В школу я пошел семи лет. К тому времени в Петрограде славились три немецкие школы, в которых работали прекрасные педагоги, преподавание велось на немецком языке и было отлично поставлено. Школы были конфессионально обусловлены, и родители отдали меня в школу той конфессии, к которой я формально принадлежал. Так как по русский понятиям я был гугенотом, кальвинистом, а не лютеранином — разница небольшая, но она все-таки существует, — то меня и отдали в «гугенотскую» школу, в тридцать четвертую, бывшую реформатскую, хотя особого религиозного рвения в семье не было. Она делилась на русское и немецкое отделения. Русское охватывало примерно две трети школы, там учились все окрестные ребята и правильно делали, а немецкие дети съезжались со всего города. Школа находилась возле Мариинского театра, далеко от нашего дома, и мне приходилось туда добираться на трамвае и пешком, дорога занимала больше часа.
Родители, отец и мать, были лютеране. Дело в том, что фабрика, на которой работал отец, принадлежала германскому капиталу, называлась, как я уже упоминал, «Скороход» и сохранила свое название не только при советской власти, но и до сего дня. В то время большинство предприятий в Петрограде принадлежали французскому капиталу, но были и немецкого. И хозяева «Скорохода» следили за тем, чтобы во главе предприятия стоял немец, чтобы мастера цехов были немцы, это разумно, потому что все они общались между собой на родном языке. Правила и обычаи на фабрике велись на немецкий лад; ну скажем, при ней был построен мощный кегельбан, и все мастера — а в то время работали там только мужчины — собирались после работы, как и полагалось, поиграть в кегли и выпить пива. И чувствовали себя, как в Германии.

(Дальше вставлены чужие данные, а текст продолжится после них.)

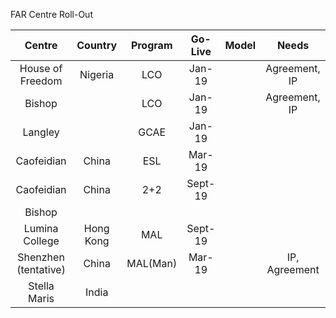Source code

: FAR Centre Roll-Out

| Centre |Country | Program | Go-Live | Model | Needs|
|:---:|:---:|:---:|:---:|:---:|:---:|
|House of Freedom   |Nigeria   | LCO   | Jan-19  |   | Agreement, IP  |
|Bishop   |   | LCO   | Jan-19   |   | Agreement, IP  |
| Langley   |  | GCAE   | Jan-19  |   |   |
|Caofeidian   |China| ESL  | Mar-19  |   |   |   
|Caofeidian   |China| 2+2  | Sept-19  |   |   |   
|Bishop   |   |   |   |   |   |
|Lumina College   | Hong Kong  | MAL  | Sept-19  |   |   |
|Shenzhen (tentative)   | China   | MAL(Man)  | Mar-19  |   | IP, Agreement  |
| Stella Maris   | India   |    |   |   |   |
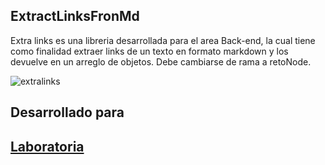 ## ExtractLinksFronMd
Extra links es una libreria desarrollada para el area Back-end, la cual tiene como finalidad extraer links de un texto en formato markdown y los devuelve en un arreglo de objetos. Debe cambiarse de rama a retoNode.



![extralinks](https://user-images.githubusercontent.com/32285473/38064916-ec2b6c1a-32d6-11e8-9d65-3b1430b1d875.png)

## Desarrollado para

## [Laboratoria](http://laboratoria.la/)
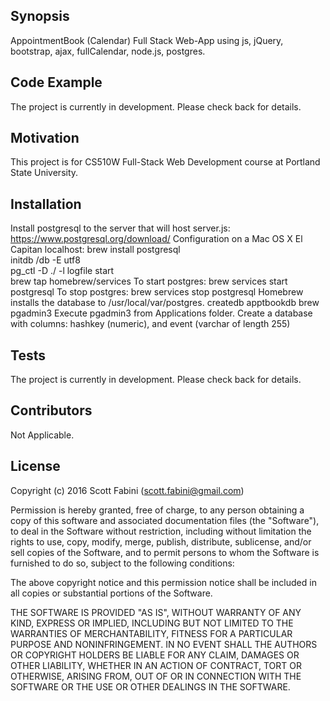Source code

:## Synopsis

AppointmentBook (Calendar) Full Stack Web-App using js, jQuery, bootstrap, ajax, fullCalendar, node.js, postgres.

## Code Example

The project is currently in development.  Please check back for details.

## Motivation

This project is for CS510W Full-Stack Web Development course at Portland State University.

## Installation

Install postgresql to the server that will host server.js:
https://www.postgresql.org/download/
Configuration on a Mac OS X El Capitan localhost:
brew install postgresql<br>
initdb <apptbook directory>/db -E utf8<br>
pg_ctl -D ./ -l logfile start<br>
brew tap homebrew/services
To start postgres: brew services start postgresql 
To stop postgres: brew services stop postgresql
Homebrew installs the database to /usr/local/var/postgres.
createdb apptbookdb
brew pgadmin3
Execute pgadmin3 from Applications folder.
Create a database with columns: hashkey (numeric), and event (varchar of length 255)

## Tests

The project is currently in development.  Please check back for details.

## Contributors

Not Applicable.

## License

Copyright (c) 2016 Scott Fabini (scott.fabini@gmail.com)


Permission is hereby granted, free of charge, to any person obtaining a copy of this software and associated documentation files (the "Software"), to deal in the Software without restriction, including without limitation the rights to use, copy, modify, merge, publish, distribute, sublicense, and/or sell copies of the Software, and to permit persons to whom the Software is furnished to do so, subject to the following conditions:

The above copyright notice and this permission notice shall be included in all copies or substantial portions of the Software.

THE SOFTWARE IS PROVIDED "AS IS", WITHOUT WARRANTY OF ANY KIND, EXPRESS OR IMPLIED, INCLUDING BUT NOT LIMITED TO THE WARRANTIES OF MERCHANTABILITY, FITNESS FOR A PARTICULAR PURPOSE AND NONINFRINGEMENT. IN NO EVENT SHALL THE AUTHORS OR COPYRIGHT HOLDERS BE LIABLE FOR ANY CLAIM, DAMAGES OR OTHER LIABILITY, WHETHER IN AN ACTION OF CONTRACT, TORT OR OTHERWISE, ARISING FROM, OUT OF OR IN CONNECTION WITH THE SOFTWARE OR THE USE OR OTHER DEALINGS IN THE SOFTWARE.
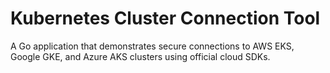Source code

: # Kubernetes Cluster Connection Tool

A Go application that demonstrates secure connections to AWS EKS, Google GKE, and Azure AKS clusters using official cloud SDKs.

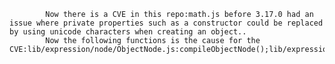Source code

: 
            Now there is a CVE in this repo:math.js before 3.17.0 had an issue where private properties such as a constructor could be replaced by using unicode characters when creating an object..
            Now the following functions is the cause for the CVE:lib/expression/node/ObjectNode.js:compileObjectNode();lib/expression/node/ObjectNode.js:compileObjectNode();lib/expression/node/ObjectNode.js:factory();lib/expression/node/ObjectNode.js:factory();
            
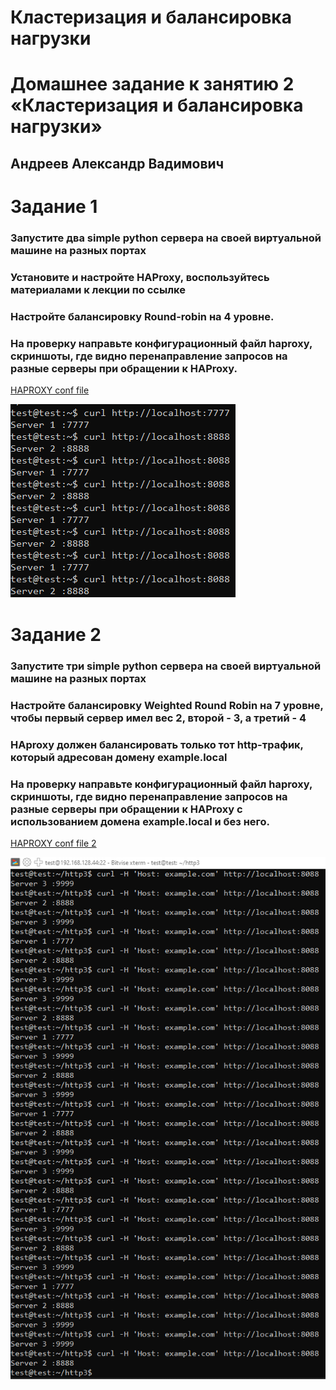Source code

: # Кластеризация и балансировка нагрузки

# Домашнее задание к занятию 2 «Кластеризация и балансировка нагрузки»
## Андреев Александр Вадимович

# Задание 1
### Запустите два simple python сервера на своей виртуальной машине на разных портах
### Установите и настройте HAProxy, воспользуйтесь материалами к лекции по ссылке
### Настройте балансировку Round-robin на 4 уровне.
### На проверку направьте конфигурационный файл haproxy, скриншоты, где видно перенаправление запросов на разные серверы при обращении к HAProxy.

[HAPROXY conf file](https://github.com/AndreevAleksandr/CandLB/blob/main/Conf_File/haproxy1.cfg "Конфигурационный файл HAPROXY")

![Screen2](img/2.png)		

# Задание 2
### Запустите три simple python сервера на своей виртуальной машине на разных портах
### Настройте балансировку Weighted Round Robin на 7 уровне, чтобы первый сервер имел вес 2, второй - 3, а третий - 4
### HAproxy должен балансировать только тот http-трафик, который адресован домену example.local
### На проверку направьте конфигурационный файл haproxy, скриншоты, где видно перенаправление запросов на разные серверы при обращении к HAProxy c использованием домена example.local и без него.

[HAPROXY conf file 2](https://github.com/AndreevAleksandr/CandLB/tree/main/Conf_File "Конфигурационный файл HAPROXY_2")

![Screen4](img/4.png)
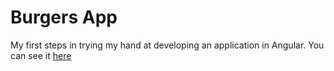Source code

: # Burgers App
My first steps in trying my hand at developing an application in Angular.
You can see it [here](https://example.com)
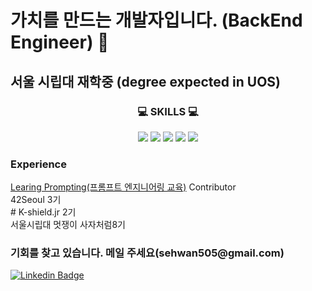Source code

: # 가치를 만드는 개발자입니다. (BackEnd Engineer) 👋
## 서울 시립대 재학중 (degree expected in UOS)
<div align="center">
<h3>💻 SKILLS 💻</h3>
<img src="https://img.shields.io/badge/Python-3766AB?style=flat-square&logo=Python&logoColor=white"/>
<img src="https://img.shields.io/badge/Django-092E20?style=flat-square&logo=Django&logoColor=white"/>
<img src="https://img.shields.io/badge/TensorFlow-092E20?style=flat-square&logo=TensorFlow&logoColor=white"/>
<img src="https://img.shields.io/badge/Go-ADD8E6?style=flat-square&logo=Go&logoColor=white"/>
<img src="https://img.shields.io/badge/Java-FF6F00?style=flat-square&logo=Java&logoColor=white"/>
</div>
<h3> Experience </h3>
<a href="https://learnprompting.org/">Learing Prompting(프롬프트 엔지니어링 교육)</a> Contributor</br>
42Seoul 3기</br>
# K-shield.jr 2기</br>
서울시립대 멋쟁이 사자처럼8기</br>

<h3>기회를 찾고 있습니다. 메일 주세요(sehwan505@gmail.com)</h3>

 [![Linkedin Badge](https://img.shields.io/badge/-LinkedIn-blue?style=flat-square&logo=Linkedin&logoColor=white&link=https://www.linkedin.com/in/seong-yun-byeon-8183a8113/)](https://www.linkedin.com/in/sehwan-park-72736117a/)

<!--
**sehwan505/sehwan505** is a ✨ _special_ ✨ repository because its `README.md` (this file) appears on your GitHub profile.

Here are some ideas to get you started:

- 🔭 I’m currently working on ...
- 🌱 I’m currently learning ...
- 👯 I’m looking to collaborate on ...
- 🤔 I’m looking for help with ...
- 💬 Ask me about ...
- 📫 How to reach me: ...
- 😄 Pronouns: ...
- ⚡ Fun fact: ...
-->
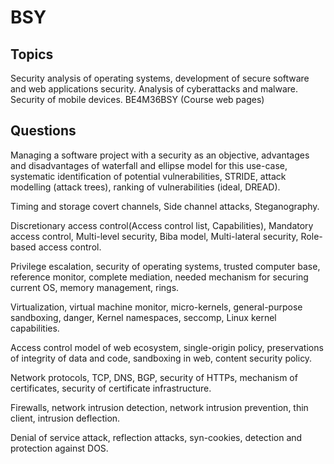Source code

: # BSY

## Topics
Security analysis of operating systems, development of secure software and web applications security. Analysis of cyberattacks and malware. Security of mobile devices.
BE4M36BSY (Course web pages)

## Questions
Managing a software project with a security as an objective, advantages and disadvantages of waterfall and ellipse model for this use-case, systematic identification of potential vulnerabilities, STRIDE, attack modelling (attack trees), ranking of vulnerabilities (ideal, DREAD).

Timing and storage covert channels, Side channel attacks, Steganography.

Discretionary access control(Access control list, Capabilities), Mandatory access control, Multi-level security, Biba model, Multi-lateral security, Role-based access control.

Privilege escalation, security of operating systems, trusted computer base, reference monitor, complete mediation, needed mechanism for securing current OS, memory management, rings.

Virtualization, virtual machine monitor, micro-kernels, general-purpose sandboxing, danger, Kernel namespaces, seccomp, Linux kernel capabilities.

Access control model of web ecosystem, single-origin policy, preservations of integrity of data and code, sandboxing in web, content security policy.

Network protocols, TCP, DNS, BGP, security of HTTPs, mechanism of certificates, security of certificate infrastructure.

Firewalls, network intrusion detection, network intrusion prevention, thin client, intrusion deflection.

Denial of service attack, reflection attacks, syn-cookies, detection and protection against DOS.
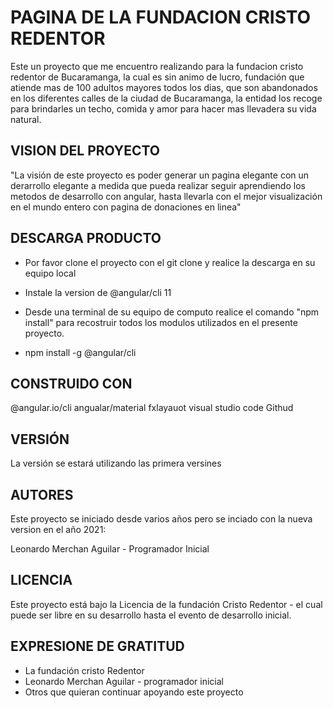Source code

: # PAGINA DE LA FUNDACION CRISTO REDENTOR

Este un proyecto que me encuentro realizando para la fundacion cristo redentor de Bucaramanga, la cual es sin animo de lucro, fundación que atiende mas de 100 adultos mayores todos los dias, que son abandonados en los diferentes calles de la ciudad de Bucaramanga, la entidad los recoge para brindarles un techo, comida y amor para hacer mas llevadera su vida natural.

## VISION DEL PROYECTO

"La visión de este proyecto es poder generar un pagina elegante con un derarrollo elegante a medida que pueda realizar seguir aprendiendo los metodos de desarrollo con angular, hasta llevarla con el mejor visualización en el mundo entero con pagina de donaciones en linea"

## DESCARGA PRODUCTO

- Por favor clone el proyecto con el git clone y realice la descarga en su equipo local
- Instale la version de @angular/cli 11
- Desde una terminal de su equipo de computo realice el comando "npm install" para recostruir todos los modulos utilizados en el presente proyecto.

- npm install -g @angular/cli

## CONSTRUIDO CON

@angular.io/cli
angualar/material
fxlayauot
visual studio code
Githud

## VERSIÓN

La versión se estará utilizando las primera versines

## AUTORES

Este proyecto se iniciado desde varios años pero se inciado con la nueva version en el año 2021:

Leonardo Merchan Aguilar - Programador Inicial

## LICENCIA

Este proyecto está bajo la Licencia de la fundación Cristo Redentor - el cual puede ser libre en su desarrollo hasta el evento de desarrollo inicial.

## EXPRESIONE DE GRATITUD

- La fundación cristo Redentor
- Leonardo Merchan Aguilar - programador inicial
- Otros que quieran continuar apoyando este proyecto
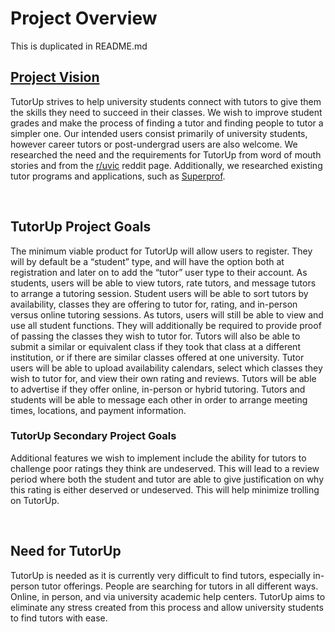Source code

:# Project Overview
This is duplicated in README.md

## [Project Vision](https://github.com/uvic-seng321/project-decimal-dogs-5/blob/main/ProjectVision.md)
TutorUp strives to help university students connect with tutors to give them the skills they need to succeed in their classes. We wish to improve student grades and make the process of finding a tutor and finding people to tutor a simpler one. Our intended users consist primarily of university students, however career tutors or post-undergrad users are also welcome. We researched the need and the requirements for TutorUp from word of mouth stories and from the [r/uvic](https://www.reddit.com/user/uvic/) reddit page. Additionally, we researched existing tutor programs and applications, such as [Superprof](https://www.superprof.ca/).

<br/>

## TutorUp Project Goals
The minimum viable product for TutorUp will allow users to register. They will by default be a “student” type, and will have the option both at registration and later on to add the “tutor” user type to their account. As students, users will be able to view tutors, rate tutors, and message tutors to arrange a tutoring session. Student users will be able to sort tutors by availability, classes they are offering to tutor for, rating, and in-person versus online tutoring sessions. As tutors, users will still be able to view and use all student functions. They will additionally be required to provide proof of passing the classes they wish to tutor for. Tutors will also be able to submit a similar or equivalent class if they took that class at a different institution, or if there are similar classes offered at one university. Tutor users will be able to upload availability calendars, select which classes they wish to tutor for, and view their own rating and reviews. Tutors will be able to advertise if they offer online, in-person or hybrid tutoring. Tutors and students will be able to message each other in order to arrange meeting times, locations, and payment information.

### TutorUp Secondary Project Goals
Additional features we wish to implement include the ability for tutors to challenge poor ratings they think are undeserved. This will lead to a review period where both the student and tutor are able to give justification on why this rating is either deserved or undeserved. This will help minimize trolling on TutorUp. 

<br/>

## Need for TutorUp
TutorUp is needed as it is currently very difficult to find tutors, especially in-person tutor offerings. People are searching for tutors in all different ways. Online, in person, and via university academic help centers. TutorUp aims to eliminate any stress created from this process and allow university students to find tutors with ease.

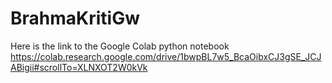 # BrahmaKritiGw
Here is the link to the Google Colab python notebook
https://colab.research.google.com/drive/1bwpBL7w5_BcaOibxCJ3gSE_JCJABigii#scrollTo=XLNXOT2W0kVk
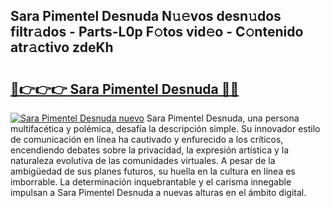 ## Sara Pimentel Desnuda N𝚞𝚎vos desn𝚞dos filtr𝚊dos - Parts-L0p F𝚘tos vid𝚎o - C𝚘ntenido atr𝚊ctivo zdeKh

# <h2><a href="http://mb7zft.tromn.icu/?c=Sara+Pimentel+Desnuda">🔗👉👉👉 Sara Pimentel Desnuda 🔗🔗</a></h2>

[![Sara Pimentel Desnuda nuevo](https://i.imgur.com/pEAQMta.gif)](http://mb7zft.tromn.icu/?c=Sara+Pimentel+Desnuda)
Sara Pimentel Desnuda, una persona multifacética y polémica, desafía la descripción simple. Su innovador estilo de comunicación en línea ha cautivado y enfurecido a los críticos, encendiendo debates sobre la privacidad, la expresión artística y la naturaleza evolutiva de las comunidades virtuales. A pesar de la ambigüedad de sus planes futuros, su huella en la cultura en línea es imborrable. La determinación inquebrantable y el carisma innegable impulsan a Sara Pimentel Desnuda a nuevas alturas en el ámbito digital.

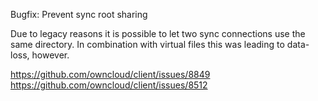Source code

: Bugfix: Prevent sync root sharing

Due to legacy reasons it is possible to let two sync connections
use the same directory.
In combination with virtual files this was leading to data-loss, however.

https://github.com/owncloud/client/issues/8849
https://github.com/owncloud/client/issues/8512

Как было заведено в те времена, мы с матерью ходили в церковь напротив Казанского собора. Наведывались туда на Рождество, на Пасху, не регулярно, а когда положено. Сестра моя прошла конфирмацию, а я нет, что-то мне помешало. На Рождество обязательно устраивали елку, это потом ее уже сделали новогодней. Наше советское правительство признало, что какое-то время будут праздновать и Рождество, и новогодье, потому что слишком глубоко религия вошла в жизнь народа. Но тут же был сделан ханжеский «ход конем»: по указу правительства Рождество и рождественские каникулы праздновались по новому календарному стилю, а в церкви — по старому, поэтому получалось, что Рождество и рождественские каникулы были выходными днями, но совпадали не с православными, а с европейскими. Значит, именно на свое-то Рождество, на немецкое, у меня как раз и были праздники, я освобождался от занятий. А православные работали, учились и это сделали нарочно — мол, не запрещаем, празднуйте, пожалуйста, но так как мы перешли на новый стиль, то и праздники перевели на новый стиль. Логика железная.
Елку в доме всегда наряжали родители, это была настоящая церемония. Нас с сестрой загоняли в какую-нибудь пустую комнату, запирали, и мы сидели там в темноте, а в это время на елке зажигались свечи, под елкой раскладывались под белыми салфетками подарки — родительские и наши, — и нам торжественно разрешали выходить. Когда мы выскакивали из темноты к ярко освещенной елке с блестящими игрушками, это был такой контраст, что сразу оглушала, ослепляла необыкновенность момента.
Так же празднично мать старалась отмечать и дни рождений. Вся наша семья помнит один день рождения отца, который замечателен тем, что мать, сестра и я тайно готовили ему подарок. Идея заключалась в том, чтобы успеть поздравить отца, который всегда рано уходил на работу, когда мы еще спали. В день его рождения мать должна была разбудить нас рано утром, когда он сидел на кухне и завтракая, быстренько привести в комнату, где стояло пианино, мать начинает играть, а мы поем песню, которую положено петь по такому поводу. Все началось так, как было задумано: папа завтракает, мать нас будит, быстренько одевает, тащит в большую холодную комнату, которая зимой не отапливалась — экономили дрова и топили, только когда приходили гости, — там она садится за пианино, и мы начинаем — ти-ти-ти… а-а-а… И вдруг слышим, как сестра поет: «У меня штаны открыты…» — тогда штанишки носили на пуговицах, мать второпях забыла их застегнуть, и та, бедная, с голым… торсом попала из теплой постели в нетопленную комнату. Но она все-таки поет, не нарушая мелодии, не нарушая гармонии, не желая портить праздник отцу, но поет другие слова… Я, конечно, тут же начал дико хохотать, все стали над ней смеяться, она — в рев! Отец был в восторге. Все забыли про день рождения и бросились утешать сестру. Ей в то время было лет семь, мне девять, но мы и сейчас об этом часто вспоминаем, и история эта стала семейной и общеизвестной.